BELMONT – Shaker Regional Superintendent Maria Dreyer says she wishes the Save the Gale School Committee had told the School Board about a possible benefactor before they made their latest plan to save the old school public.

Describing what Ken Knowlton said was a "generous offer" for all the on site work to be done by an anonymous benefactor should a new site be located, Dreyer described it as "lovely," but said the person should have approached the board.

"The School District owns the building," she said yesterday. "Wouldn't the right thing to do would have been to come to the board?"

Dreyer reiterated the most-often-asked questions relating to saving or demolishing the old school: Where's it going to go, and who's going to move it?

"Who's going to abate the asbestos?" she asked.

She said the members of the School Board "do care" about what happens to the Gale School but that their obligation is "to educate our children safely and expeditiously."

At the request of the School Board, Facilities Manager Doug Ellis has obtained three quotes to demolish the school, but save the bell and the bell tower. On Monday, Ellis said the estimates range between $42,500 to $63,630, and all of them include asbestos removal.

He said the board hasn't reviewed the bids and has not voted on whether to include a warrant article on next year's town meeting ballot to tear down the school.

Knowlton sent a letter that ran in the Daily Sun yesterday that said an anonymous benefactor has offered to donate all the site-work when and if another site is found.

When asked, he declined to identify the benefactor, but said he believes the person has the resources to make good on his promise.

He also said the committee was evaluating a different spot for relocation, but declined to say where.

The school was built in 1897 and was used by the school district until the 1980s when it was abandoned. It was named after Napoleon Gale who donated money for schools and the town's library.

Most recently, the Save Our Gale School Committee suggested that it be moved to Concord Street and used as a town library, but the Library Trustees said no.

The committee also approached the town government to see if it would sponsor an application for a historic preservation grant. However, selectmen said they already had enough building projects on their hands and were not in a position to assume another.

The problem, said Dreyer, is that because of its size, location and condition, the school district can't use the building. While getting estimates for its demolition, she said the district learned there would be some asbestos abatement needed as well.

She said that while no one would like to see it destroyed, there is no money – in either the school district's or the town's budget – to move it to a different location and restore it.

Dreyer also said that before the School Board asked Ellis to get quotes on demolishing it, she and School Board member Donna Cilley – who serves as a liaison to the Save Our Gale School Committee – invited all of the members to a meeting but no one came.

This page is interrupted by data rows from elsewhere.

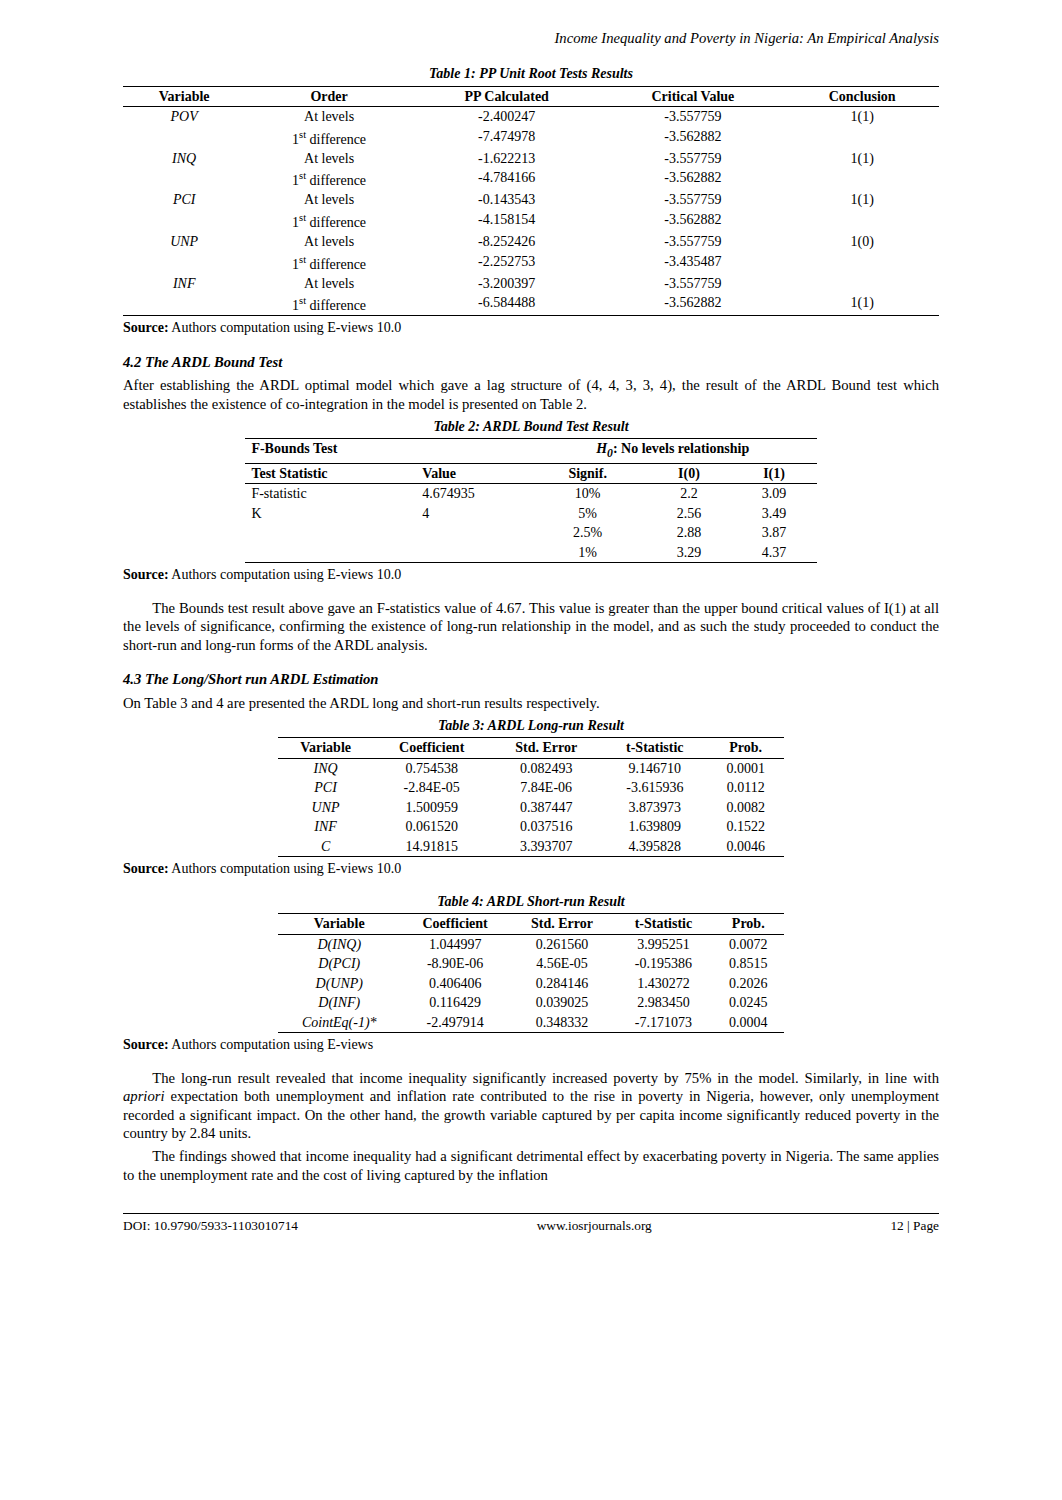Income Inequality and Poverty in Nigeria: An Empirical Analysis
Table 1: PP Unit Root Tests Results
| Variable | Order | PP Calculated | Critical Value | Conclusion |
| --- | --- | --- | --- | --- |
| POV | At levels | -2.400247 | -3.557759 | 1(1) |
| | 1 st difference | -7.474978 | -3.562882 | |
| INQ | At levels | -1.622213 | -3.557759 | 1(1) |
| | 1 st difference | -4.784166 | -3.562882 | |
| PCI | At levels | -0.143543 | -3.557759 | 1(1) |
| | 1 st difference | -4.158154 | -3.562882 | |
| UNP | At levels | -8.252426 | -3.557759 | 1(0) |
| | 1 st difference | -2.252753 | -3.435487 | |
| INF | At levels | -3.200397 | -3.557759 | |
| | 1 st difference | -6.584488 | -3.562882 | 1(1) |
Source: Authors computation using E-views 10.0
4.2 The ARDL Bound Test
After establishing the ARDL optimal model which gave a lag structure of (4, 4, 3, 3, 4), the result of the ARDL Bound test which establishes the existence of co-integration in the model is presented on Table 2.
Table 2: ARDL Bound Test Result
| F-Bounds Test | | H 0 : No levels relationship |
| --- | --- | --- |
| Test Statistic | Value | Signif. | I(0) | I(1) |
| F-statistic | 4.674935 | 10% | 2.2 | 3.09 |
| K | 4 | 5% | 2.56 | 3.49 |
| | | 2.5% | 2.88 | 3.87 |
| | | 1% | 3.29 | 4.37 |
Source: Authors computation using E-views 10.0
The Bounds test result above gave an F-statistics value of 4.67. This value is greater than the upper bound critical values of I(1) at all the levels of significance, confirming the existence of long-run relationship in the model, and as such the study proceeded to conduct the short-run and long-run forms of the ARDL analysis.
4.3 The Long/Short run ARDL Estimation
On Table 3 and 4 are presented the ARDL long and short-run results respectively.
Table 3: ARDL Long-run Result
| Variable | Coefficient | Std. Error | t-Statistic | Prob. |
| --- | --- | --- | --- | --- |
| INQ | 0.754538 | 0.082493 | 9.146710 | 0.0001 |
| PCI | -2.84E-05 | 7.84E-06 | -3.615936 | 0.0112 |
| UNP | 1.500959 | 0.387447 | 3.873973 | 0.0082 |
| INF | 0.061520 | 0.037516 | 1.639809 | 0.1522 |
| C | 14.91815 | 3.393707 | 4.395828 | 0.0046 |
Source: Authors computation using E-views 10.0
Table 4: ARDL Short-run Result
| Variable | Coefficient | Std. Error | t-Statistic | Prob. |
| --- | --- | --- | --- | --- |
| D(INQ) | 1.044997 | 0.261560 | 3.995251 | 0.0072 |
| D(PCI) | -8.90E-06 | 4.56E-05 | -0.195386 | 0.8515 |
| D(UNP) | 0.406406 | 0.284146 | 1.430272 | 0.2026 |
| D(INF) | 0.116429 | 0.039025 | 2.983450 | 0.0245 |
| CointEq(-1)* | -2.497914 | 0.348332 | -7.171073 | 0.0004 |
Source: Authors computation using E-views
The long-run result revealed that income inequality significantly increased poverty by 75% in the model. Similarly, in line with apriori expectation both unemployment and inflation rate contributed to the rise in poverty in Nigeria, however, only unemployment recorded a significant impact. On the other hand, the growth variable captured by per capita income significantly reduced poverty in the country by 2.84 units.
The findings showed that income inequality had a significant detrimental effect by exacerbating poverty in Nigeria. The same applies to the unemployment rate and the cost of living captured by the inflation
DOI: 10.9790/5933-1103010714 www.iosrjournals.org 12 | Page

Dreyer said that in recent years the most compelling argument the board has heard from the voters is to reduce costs and keep the school budget as lean as possible. She said over the past few budget cycles, Shaker Regional, as well as other school districts in the area, have delayed much-needed infrastructure and building improvements and repairs to keep the tax burden as low as possible.

At Shaker, she said the board believes any available building resources should be spent on improving the school facilities that are in use now.